**Task directions**. Output every line of the records as a Markdown table with two columns, No. and Entry, numbering each row and omitting blank lines.

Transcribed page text
☆ ☆ ☆ ☆ ☆ ☆ ☆
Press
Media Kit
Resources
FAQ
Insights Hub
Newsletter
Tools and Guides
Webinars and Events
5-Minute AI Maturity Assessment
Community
☆ ☆ ☆ ☆ ☆ ☆ ☆
**Exercise solution**.
| No. | Entry |
|---|---|
| 1 | Press |
| 2 | Media Kit |
| 3 | Resources |
| 4 | FAQ |
| 5 | Insights Hub |
| 6 | Newsletter |
| 7 | Tools and Guides |
| 8 | Webinars and Events |
| 9 | 5-Minute AI Maturity Assessment |
| 10 | Community |